Lots has been written about the gold standard, how it was good, how it was bad, it had some fundamental flaws that prevented it from surviging for the long haul. They are as follows:
1) The rate at which one could convert from paper notes to gold was arbitrarily set and reset, based on how much money was printed and how much gold was in the vault of the treasury. As a central bank, you can print as much money as you like, with the caviat that if you print too much, you'll have to change the value at which your currency is pegged to gold.
2) It's easy to abandon the standard, the central bank just say, "nope, we're not giving out any gold anymore". This was one of the elements that caused the great depression in the US. Since the US was selling agricultural products on the global market, and since several currencies abandoned the gold standard, all of a sudden, the labor in those countries was cheaper than in the US, which still had the standard. This caused US good to be more expensive, and thus less competitive, which lead to massive defaults and economic collapse which ended when the US abandoned the gold standard with FDR.

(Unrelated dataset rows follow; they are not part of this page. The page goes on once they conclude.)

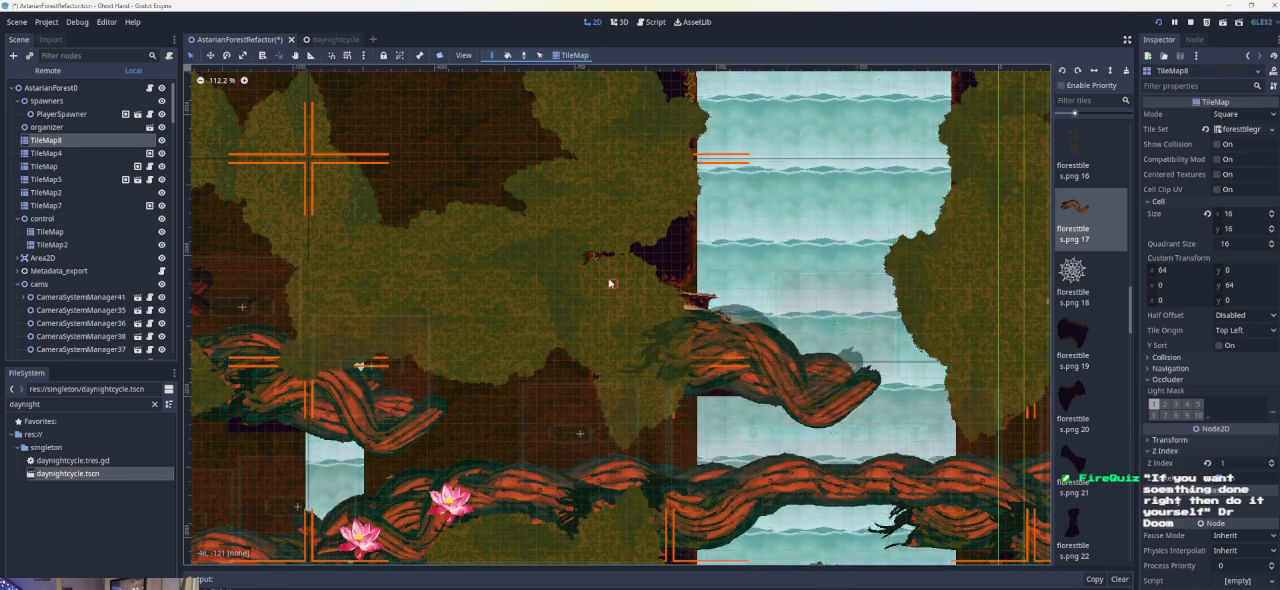
{"buttons": [], "left_stick": "center", "events": []}
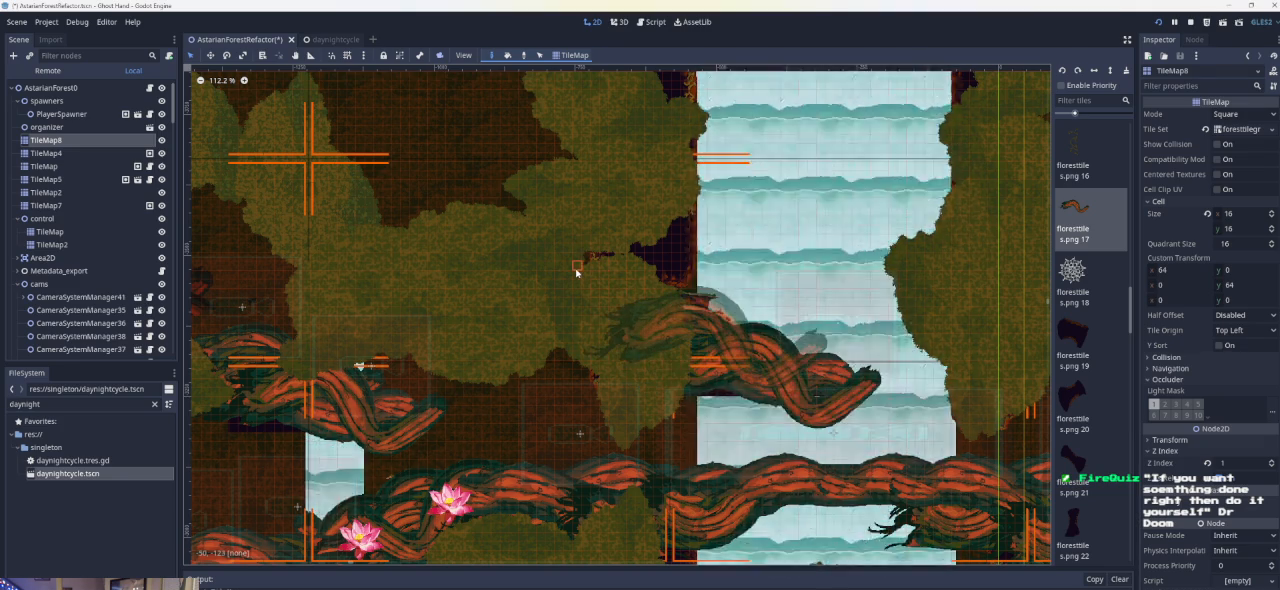
{"buttons": [], "left_stick": "center", "events": []}
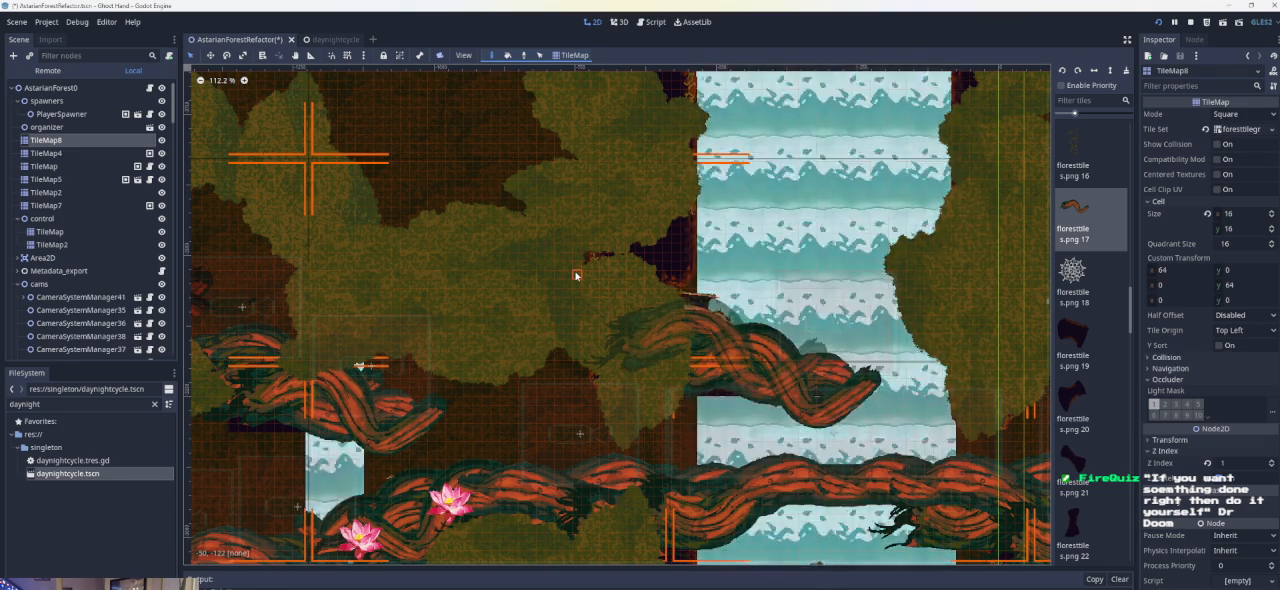
{"buttons": [], "left_stick": "center", "events": []}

3) The treasury can promise the pay the same gold bar to multiple people. This is one element of the bank rush problem. If you have printed paper that is redeamable for gold, but you only have 30% of the gold listed on your paper, over the long run you'll over promise and under deliver when there is peak demand for redemptions, thus causing your currency to collapse and go off the gold standard.

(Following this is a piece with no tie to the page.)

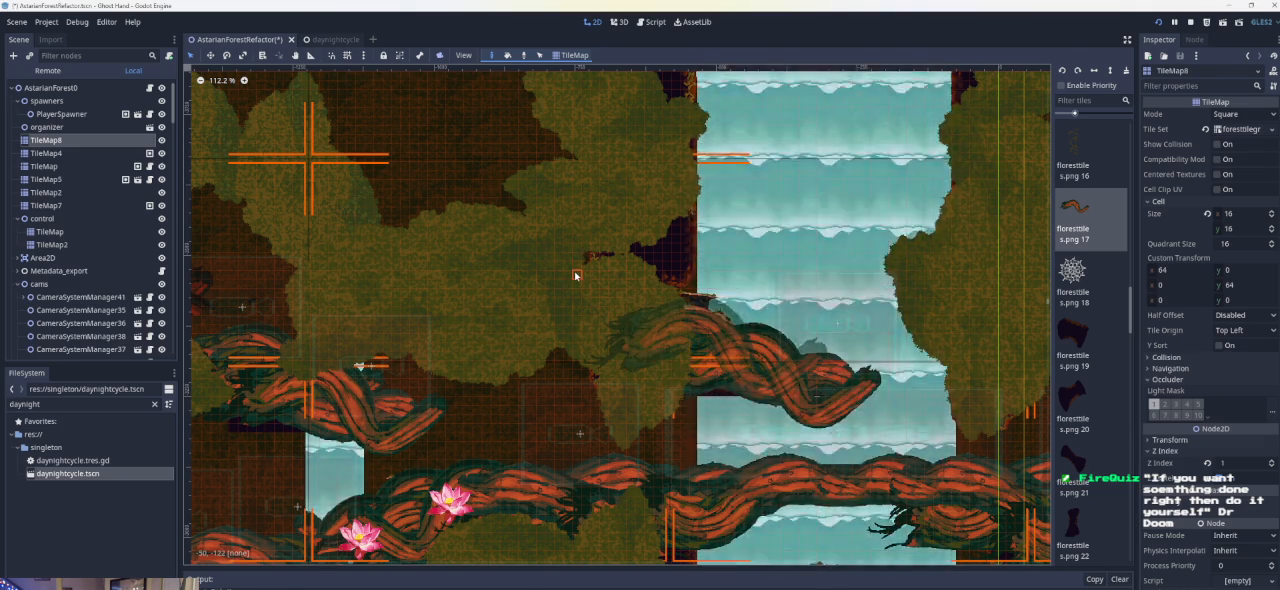
{"buttons": [], "left_stick": "center", "events": []}
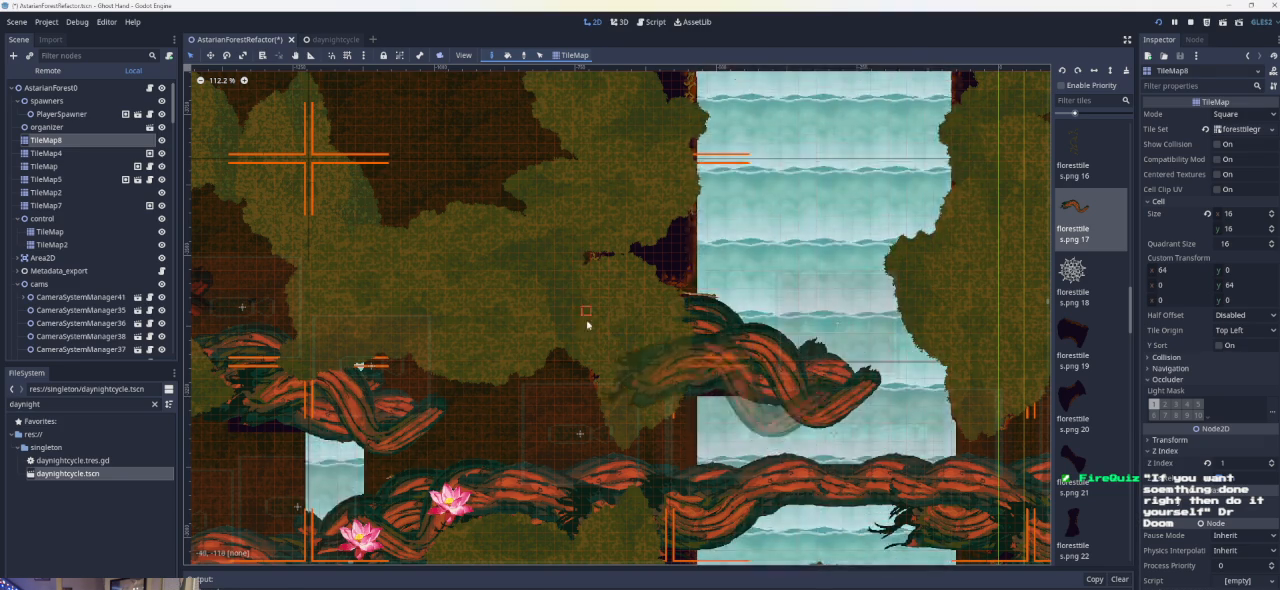
{"buttons": [], "left_stick": "center", "events": []}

4) Gold is actually quite annoying to transact in so people preferred to carry around paper notes. Gold doesn't divide easily and it's hard to make online purchases with, so really it was a bad idea to begin with but it was the best that we had at one period in time. This desire not to carry around change and instead carry around instruments that were easier to transact in, lead us to the paper money systems we have today.
Interestingly enough, gold is still the commonly agreed upon store of value, and thus, human beings have consensus that gold has value. Of all the things that humans disagree upon, we agree that gold has value or can be exchanged for value. Gold has little intrinsic value and yet the consensus gives it massive global value.
Really the most interesting thing about the gold standard is that it wouldn't have existed if we didn't have a preference to carry around lighter more liquid instruments. If people had never switched from transacting in gold to transacting in paper, we wouldn't have had the issue where the US is plunged into a recession by falling crop prices because the UK decided to abandon their peg to gold.
Fundamentally, the problem with the standard is that it can be changed arbitrarily at anytime and you as an individual don't have any control over that.Thus it's not really a standard at all, more of an ideal that governments can never achieve because they are constantly trying to spend more money in order to provide more value to their constituents than the last round of politicians.
If a digital currency could replace gold in the public consensus, and be easily divisible, would we ever need federal reserve notes?